Instruction
Looking through the data, please report how many lines contain the string "얼음정수기", giving nothing but the number.

_____

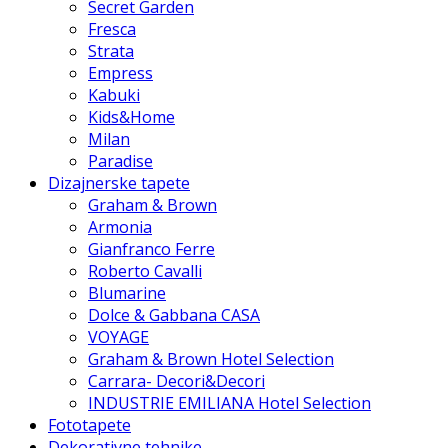
Secret Garden
Fresca
Strata
Empress
Kabuki
Kids&Home
Milan
Paradise
Dizajnerske tapete
Graham & Brown
Armonia
Gianfranco Ferre
Roberto Cavalli
Blumarine
Dolce & Gabbana CASA
VOYAGE
Graham & Brown Hotel Selection
Carrara- Decori&Decori
INDUSTRIE EMILIANA Hotel Selection
Fototapete
Dekorativne tehnike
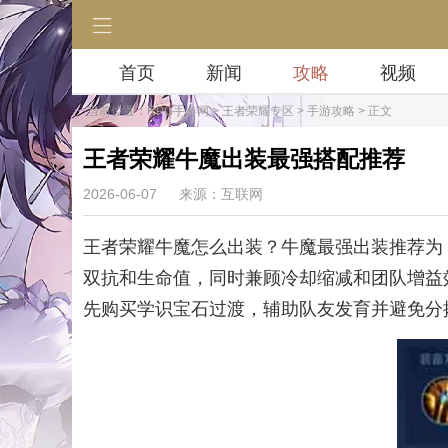
首页
新闻
攻略
视频
当前位置：
RPG手游网
>
王者荣耀专区
>
手游攻略
> 正文
王者荣耀牛魔出装最强搭配推荐
2026-06-07
来源：互联网
王者荣耀牛魔怎么出装？牛魔最强出装推荐为
双抗和生命值，同时兼顾冷却缩减和团队增益
先购买学识宝石过渡，辅助队友发育并避免分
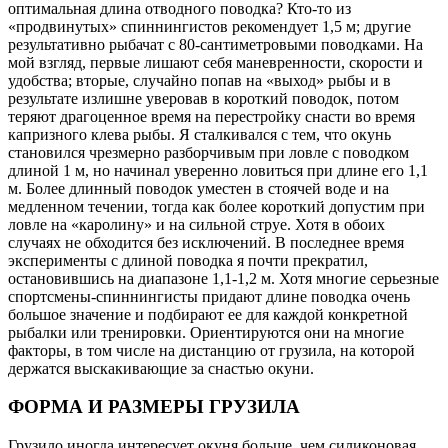
оптимальная длина отводного поводка? Кто-то из
«продвинутых» спиннингистов рекомендует 1,5 м; другие
результативно рыбачат с 80-сантиметровыми поводками. На
мой взгляд, первые лишают себя маневренности, скорости и
удобства; вторые, случайно попав на «выход» рыбы и в
результате излишне уверовав в короткий поводок, потом
теряют драгоценное время на перестройку снасти во время
капризного клева рыбы. Я сталкивался с тем, что окунь
становился чрезмерно разборчивым при ловле с поводком
длиной 1 м, но начинал уверенно ловиться при длине его 1,1
м. Более длинный поводок уместен в стоячей воде и на
медленном течении, тогда как более короткий допустим при
ловле на «каролину» и на сильной струе. Хотя в обоих
случаях не обходится без исключений. В последнее время
эксперименты с длиной поводка я почти прекратил,
остановившись на диапазоне 1,1-1,2 м. Хотя многие серьезные
спортсмены-спиннингисты придают длине поводка очень
большое значение и подбирают ее для каждой конкретной
рыбалки или тренировки. Ориентируются они на многие
факторы, в том числе на дистанцию от грузила, на которой
держатся выскакивающие за снастью окуни.
ФОРМА И РАЗМЕРЫ ГРУЗИЛА
Грузило иногда интересует окуня больше, чем силиконовая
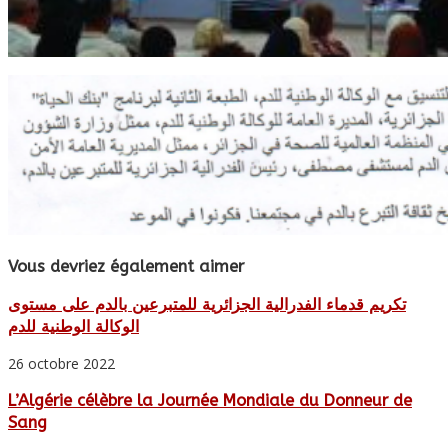
Vous devriez également aimer
تكريم قدماء الفدرالية الجزائرية للمتبرعين بالدم على مستوى
الوكالة الوطنية للدم
26 octobre 2022
L’Algérie célèbre la Journée Mondiale du Donneur de
Sang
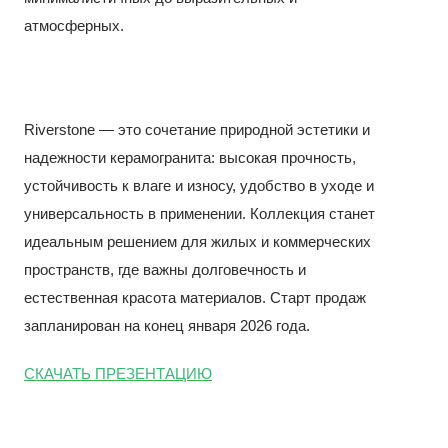
атмосферных.
Riverstone — это сочетание природной эстетики и
надежности керамогранита: высокая прочность,
устойчивость к влаге и износу, удобство в уходе и
универсальность в применении. Коллекция станет
идеальным решением для жилых и коммерческих
пространств, где важны долговечность и
естественная красота материалов. Старт продаж
запланирован на конец января 2026 года.
СКАЧАТ
Ь ПРЕЗЕНТАЦИЮ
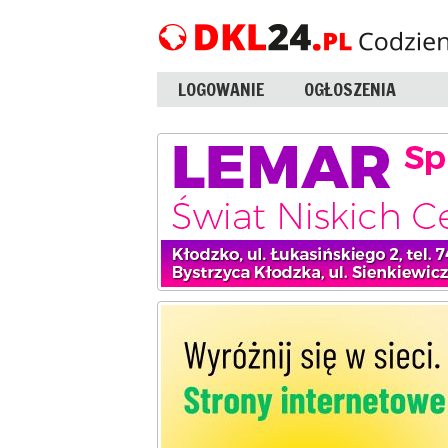
LOGOWANIE
OGŁOSZENIA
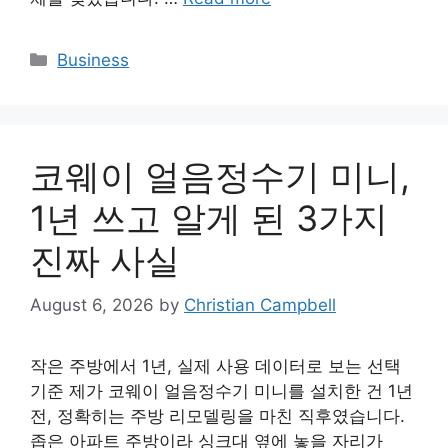
Categories
Business
코웨이 얼음정수기 미니,
1년 쓰고 알게 된 3가지
진짜 사실
August 6, 2026
by
Christian Campbell
작은 주방에서 1년, 실제 사용 데이터로 보는 선택
기준 제가 코웨이 얼음정수기 미니를 설치한 건 1년
전, 정확히는 주방 리모델링을 마친 직후였습니다.
좁은 아파트 주방이라 싱크대 옆에 놓을 자리가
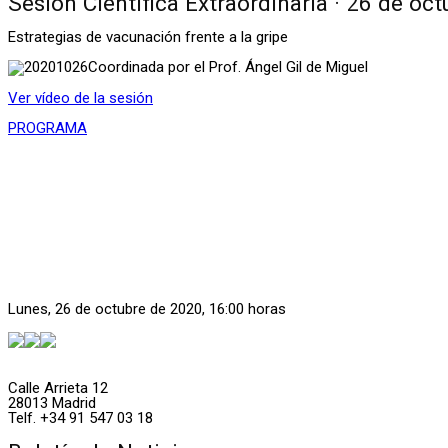
Sesión Científica Extraordinaria · 26 de oc
Estrategias de vacunación frente a la gripe
Coordinada por el Prof. Ángel Gil de Miguel
Ver vídeo de la sesión
PROGRAMA
Lunes, 26 de octubre de 2020, 16:00 horas
Calle Arrieta 12
28013 Madrid
Telf. +34 91 547 03 18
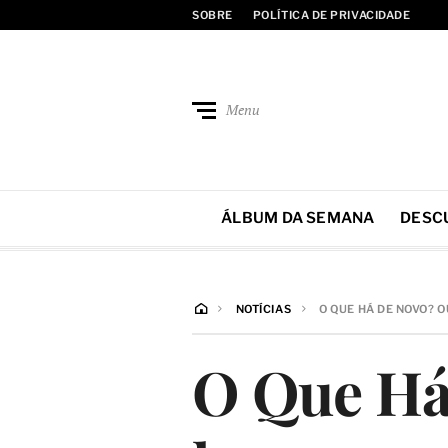
SOBRE
POLÍTICA DE PRIVACIDADE
Menu
ÁLBUM DA SEMANA
DESC
NOTÍCIAS
O QUE HÁ DE NOVO? O
O Que Há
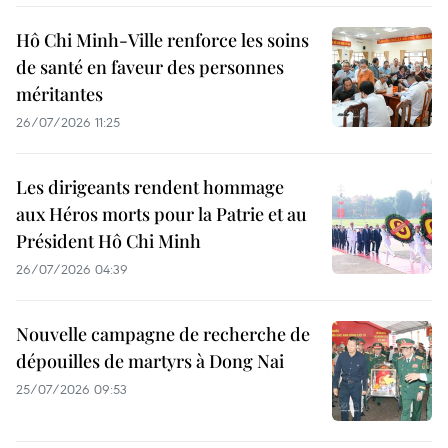
Hô Chi Minh-Ville renforce les soins
de santé en faveur des personnes
méritantes
26/07/2026 11:25
Les dirigeants rendent hommage
aux Héros morts pour la Patrie et au
Président Hô Chi Minh
26/07/2026 04:39
Nouvelle campagne de recherche de
dépouilles de martyrs à Dong Nai
25/07/2026 09:53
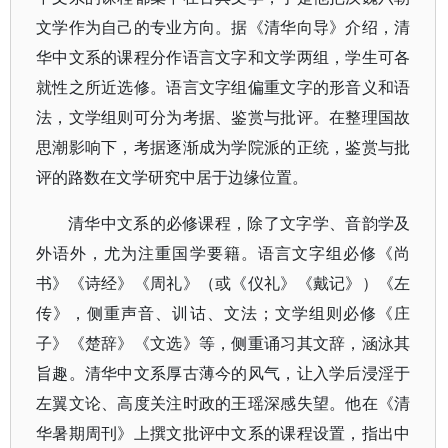
文学作为自己的专业方向。据《清华向导》介绍，清
华中文系的课程分作语言文字和文学两组，学生可各
就性之所近选修。语言文字组偏重文字的形音义和语
法，文学组则可分为考据、鉴赏与批评。在整理国故
思潮影响下，考据逐渐成为学院派的正统，鉴赏与批
评的路数在文学研究中居于边缘位置。
清华中文系的必修课程，除了文字学、音韵学及
外语外，尤为注重国学要籍。语言文字组必修《尚
书》《诗经》《周礼》（或《仪礼》《戴记》）《左
传》，侧重声音、训诂、文法；文学组则必修《庄
子》《楚辞》《文选》等，侧重诵习其文辞，涵泳其
旨趣。清华中文系厚古薄今的风气，让入学后浸淫于
左翼文论、高度关注时政的王瑶深感失望。他在《清
华暑期周刊》上撰文批评中文系的课程设置，指出中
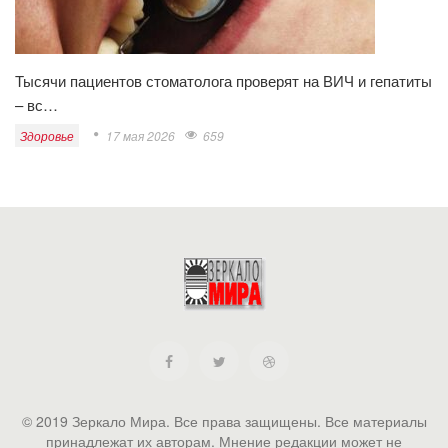
Тысячи пациентов стоматолога проверят на ВИЧ и гепатиты
– вс…
Здоровье
17 мая 2026
659
© 2019 Зеркало Мира. Все права защищены. Все материалы
принадлежат их авторам. Мнение редакции может не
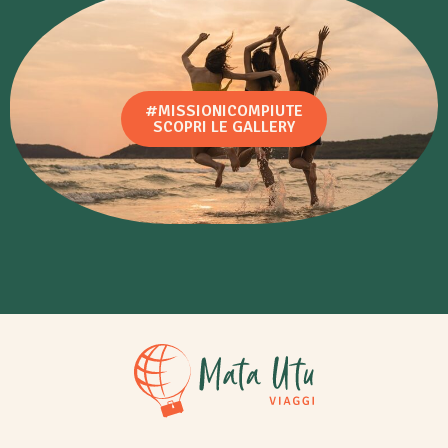
#MISSIONICOMPIUTE
SCOPRI LE GALLERY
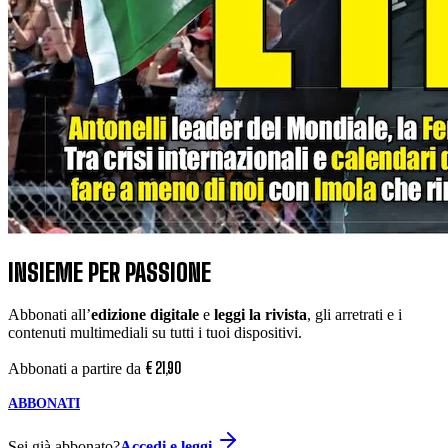
INSIEME PER PASSIONE
Abbonati all’
edizione digitale
e
leggi la rivista
, gli arretrati e i
contenuti multimediali su tutti i tuoi dispositivi.
€
21
,
90
Abbonati a partire da
ABBONATI
Sei già abbonato?
Accedi e leggi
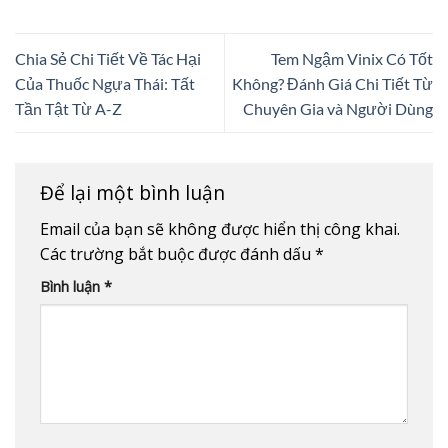
Chia Sẻ Chi Tiết Về Tác Hại
Tem Ngậm Vinix Có Tốt
Của Thuốc Ngựa Thái: Tất
Không? Đánh Giá Chi Tiết Từ
Tần Tật Từ A-Z
Chuyên Gia và Người Dùng
Để lại một bình luận
Email của bạn sẽ không được hiển thị công khai.
Các trường bắt buộc được đánh dấu
*
Bình luận
*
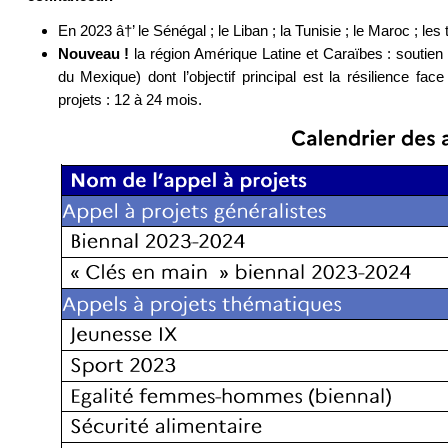
En 2023 â†’ le Sénégal ; le Liban ; la Tunisie ; le Maroc ; les 
Nouveau !
la région Amérique Latine et Caraïbes : soutien 
du Mexique) dont l’objectif principal est la résilience fa
projets : 12 à 24 mois.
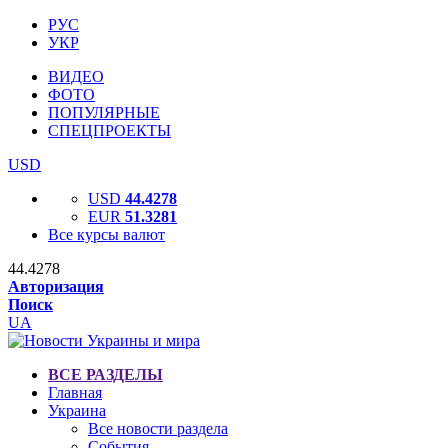
РУС
УКР
ВИДЕО
ФОТО
ПОПУЛЯРНЫЕ
СПЕЦПРОЕКТЫ
USD
USD
44.4278
EUR
51.3281
Все курсы валют
44.4278
Авторизация
Поиск
UA
ВСЕ РАЗДЕЛЫ
Главная
Украина
Все новости раздела
События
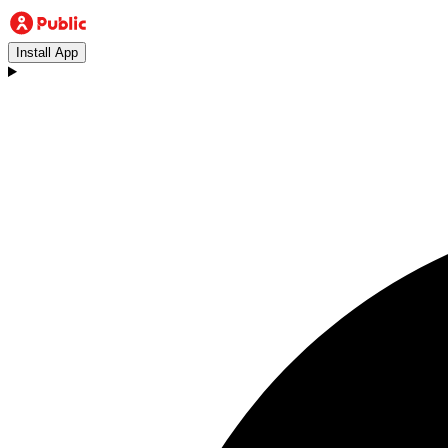
Install App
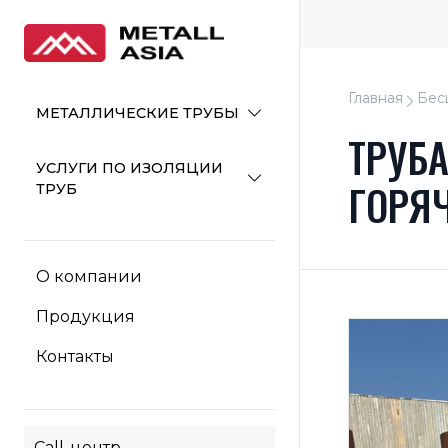
Главная
Бес
МЕТАЛЛИЧЕСКИЕ ТРУБЫ
ТРУБ
УСЛУГИ ПО ИЗОЛЯЦИИ
ГОРЯ
ТРУБ
О компании
Продукция
Контакты
Call-центр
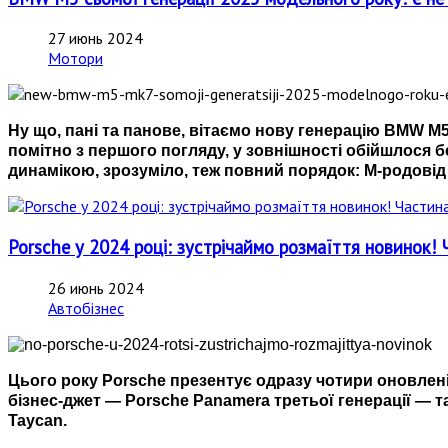
27 июнь 2024
Мотори
Ну що, пані та панове, вітаємо нову генерацію BMW M5
помітно з першого погляду, у зовнішності обійшлося 
динамікою, зрозуміло, теж повний порядок: М-родовід з
Porsche у 2024 році: зустрічаймо розмаїття новинок! 
26 июнь 2024
Автобізнес
Цього року Porsche презентує одразу чотири оновлені
бізнес-джет — Porsche Panamera третьої генерації — т
Taycan.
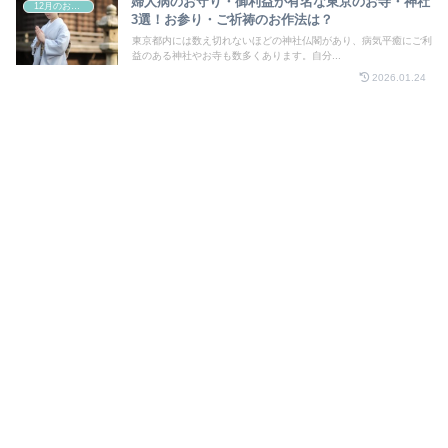
婦人病のお守り・御利益が有名な東京のお寺・神社
12月のお祭り
3選！お参り・ご祈祷のお作法は？
東京都内には数え切れないほどの神社仏閣があり、病気平癒にご利
益のある神社やお寺も数多くあります。自分...
2026.01.24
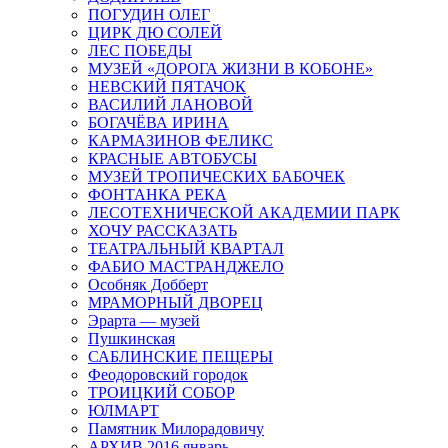
ПОГУДИН ОЛЕГ
ЦИРК ДЮ СОЛЕЙ
ЛЕС ПОБЕДЫ
МУЗЕЙ «ДОРОГА ЖИЗНИ В КОБОНЕ»
НЕВСКИЙ ПЯТАЧОК
ВАСИЛИЙ ЛАНОВОЙ
БОГАЧЁВА ИРИНА
КАРМАЗИНОВ ФЕЛИКС
КРАСНЫЕ АВТОБУСЫ
МУЗЕЙ ТРОПИЧЕСКИХ БАБОЧЕК
ФОНТАНКА РЕКА
ЛЕСОТЕХНИЧЕСКОЙ АКАДЕМИИ ПАРК
ХОЧУ РАССКАЗАТЬ
ТЕАТРАЛЬНЫЙ КВАРТАЛ
ФАБИО МАСТРАНДЖЕЛО
Особняк Добберт
МРАМОРНЫЙ ДВОРЕЦ
Эрарта — музей
Пушкинская
САБЛИНСКИЕ ПЕЩЕРЫ
Феодоровский городок
ТРОИЦКИЙ СОБОР
ЮЛМАРТ
Памятник Милорадовичу
АРХИВ 2016 январь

_____

Output of the exercise
2